* [PROBLEMAS A RESOLVER]:
1 – Repita literalmente a parte do texto sobre a unidade que vai de "A unidade per accidens, como" até "sob uma unidade.", incluindo ambos os extremos.
2 – Dê prosseguimento ao texto sobre a unidade a partir do ponto em que ele para.

* [TRECHO FORNECIDO]:
A unidade é, mateticamente, a completude em si da entidade de alguma coisa, isto é, a coisa é completa em seu ser, em sua própria entidade. A unidade per se é aquela na qual as partes nascem em torno da realização do Todo, tal qual uma célula viva. A unidade per accidens é aquela na qual as partes são unidades que estão organizadas segundo um plano que é imposto do exterior, tal qual uma cadeira que resulta da imposição de uma ordem extrínseca a materiais preexistentes e independentes entre si.
A unidade per accidens, como a expressão latina indica, é uma unidade por acidente, ou seja, a sua completude é dada de fora para dentro, na junção de partes independentes (as verdadeiras unidades per se) segundo uma ordem imposta extrinsecamente, e que, por isso, nunca formam uma unidade real, substancial, ou, em outros termos, nunca formam um Todo de verdade. É apenas uma conjunção, uma união de entes reais, uma multiplicidade reunida artificialmente sob uma unidade.
Mário Ferreira toca aqui em uma questão tradicional da filosofia: o que torna um ente uma substância real? A coisa que se constitui em um Todo real é aquela na qual a sua unidade é natural, nasce de si mesma, e não de uma junção acidental de partes independentes. Seres humanos, por exemplo, são seres naturais, reais unidades. Um exército, embora formado de humanos, não pode ser uma real unidade, dado que é a junção de partes independentes entre si, e que não necessariamente estariam unidas não fosse, nesse caso, um objetivo externo comum, a defesa e o ataque em conjunto.
Não há uma unidade real onde as partes que compõem um Todo são elementos que existem de forma independente uns dos outros, e que são reunidos por uma força ordenadora externa ou por um fim externo às próprias partes. No artefato, as partes são unidas de fora para dentro como no caso de um relógio que é montado pelo relojoeiro com peças preexistentes. No organismo, as "partes" nascem em conjunto dentro do Todo, por diferenciações internas que nunca as tornam completamente independentes entre si.
Tudo quanto é, é um, afirma Mário Ferreira. Tudo o que tem ser é unidade. Ao afirmar a si mesmo, isto é, ao ser aquilo que ele é, o ente afirma a sua própria unidade. Portanto, ser e unidade são intercambiáveis. O princípio de não-contradição postula que não se pode afirmar e negar, ao mesmo tempo e no mesmo sentido, o mesmo atributo com relação a um mesmo objeto. No fundo, esse modo de expressão lógico-formal é meramente negativo, só nega que algo possa ser e não ser o que é ao mesmo tempo.

Entradas do conjunto de dados
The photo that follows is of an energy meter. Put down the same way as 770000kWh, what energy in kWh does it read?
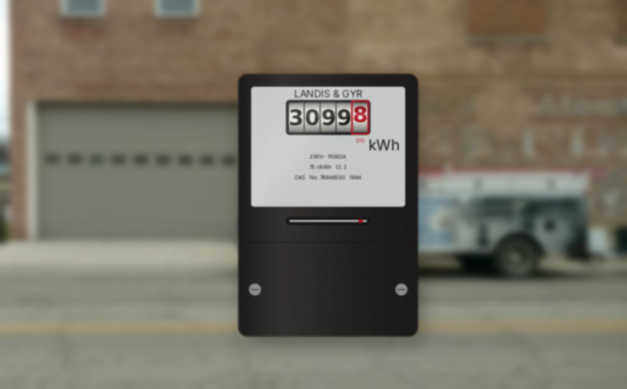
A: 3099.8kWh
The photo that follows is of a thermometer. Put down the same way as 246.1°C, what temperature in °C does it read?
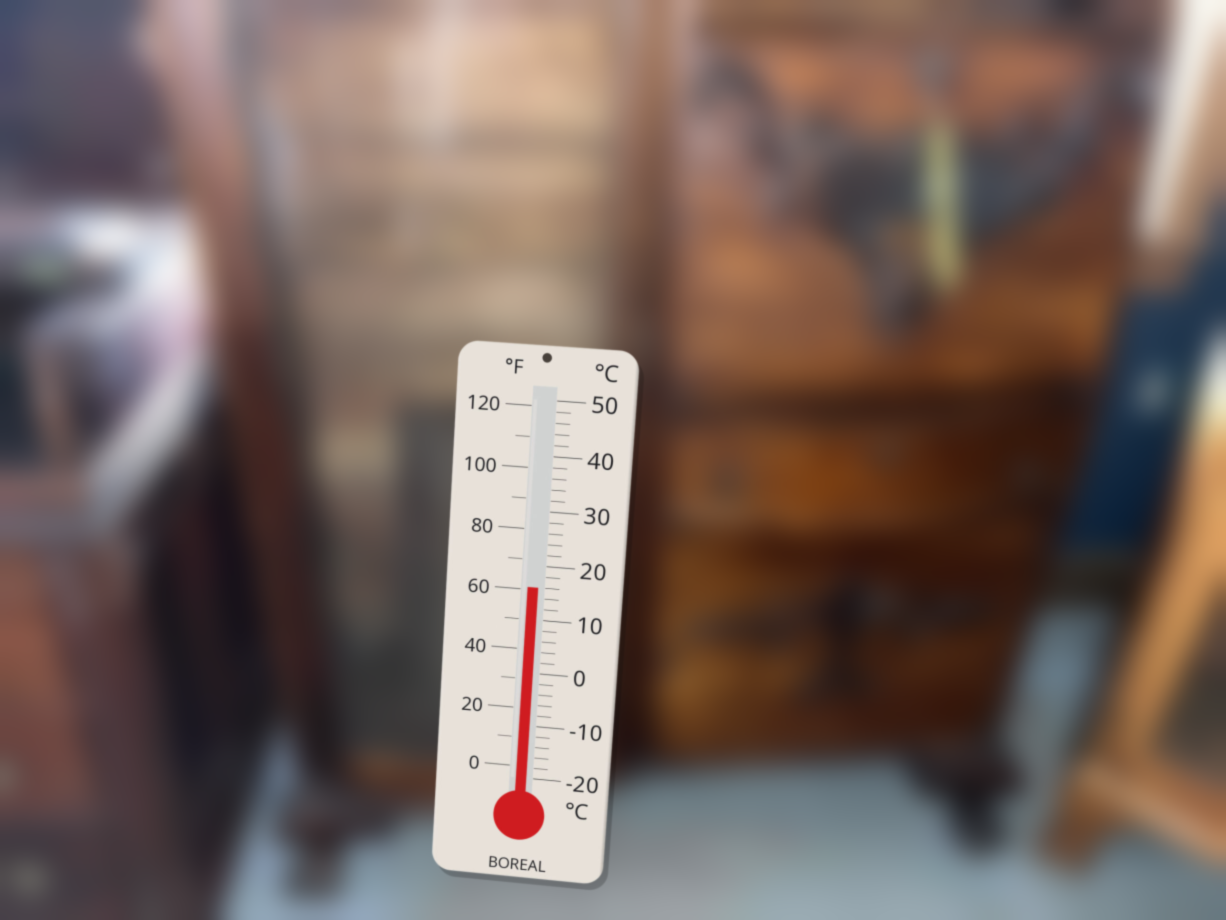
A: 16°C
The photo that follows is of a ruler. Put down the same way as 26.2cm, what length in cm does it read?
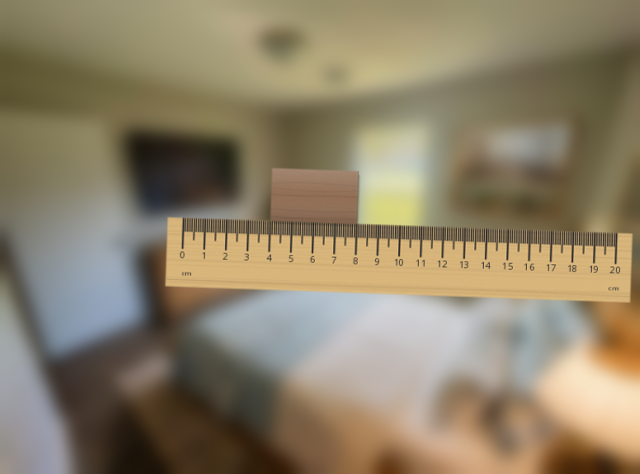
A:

* [RESPOSTAS POR ITEM]:
1 –
A unidade per accidens, como a expressão latina indica, é uma unidade por acidente, ou seja, a sua completude é dada de fora para dentro, na junção de partes independentes (as verdadeiras unidades per se) segundo uma ordem imposta extrinsecamente, e que, por isso, nunca formam uma unidade real, substancial, ou, em outros termos, nunca formam um Todo de verdade. É apenas uma conjunção, uma união de entes reais, uma multiplicidade reunida artificialmente sob uma unidade.

2 –
Assim, afirmar que "João é pedreiro e João não é pedreiro" é contraditório, pois João não pode ser pedreiro ao mesmo tempo em que não é pedreiro (ao menos enquanto "pedreiro" tenha o mesmo significado nos dois casos). O princípio de não-contradição somente adverte que a afirmação e a negação realizadas simultaneamente ferem algo de absolutamente fundamental na estrutura da realidade.
O que é isso de fundamental na estrutura da realidade que é ferido pela afirmação e pela negação simultâneas de um mesmo atributo a um mesmo objeto? É o fato primordial de que um ente, ao ser X, nega todas as outras possibilidades de ser não-X. Há, antes de tudo, uma afirmação em todo ente que existe: "sou X", e essa afirmação, essa positividade, é seu simples ato de ser aquilo que ele é. Qualquer coisa, sendo o que é, afirma a si mesma, e, por conseguinte, nega ser qualquer outra coisa.
O princípio de não-contradição é apenas uma forma negativa de expressar uma verdade muito mais fundamental. Se não é possível afirmar e negar ao mesmo tempo e no mesmo sentido o mesmo atributo com relação a algo, isso se deve ao fato mais fundamental de que tudo o que existe, ao existir, coloca somente a si mesmo na realidade, e esse colocar-se na realidade já é uma limitação que, consequentemente, exclui tudo o que não é ele mesmo.
Na verdade, é a afirmação de si que todo ente faz ao existir que exclui as outras possibilidades de ser. E ao afirmar a si, cada ente afirma a sua própria unidade, a sua integridade e completude. A indivisibilidade (conceito que é meramente negativo, isto é, que nega a divisão no seio de um ente), é derivada da unidade do ente que, ao existir, só afirma a ele mesmo. O fato verdadeiramente fundamental é que uma coisa, um ente, sendo o que é, afirma a sua unidade (e, portanto, seus limites próprios), o que implica necessariamente a negação de todas as outras possibilidades que ele não é.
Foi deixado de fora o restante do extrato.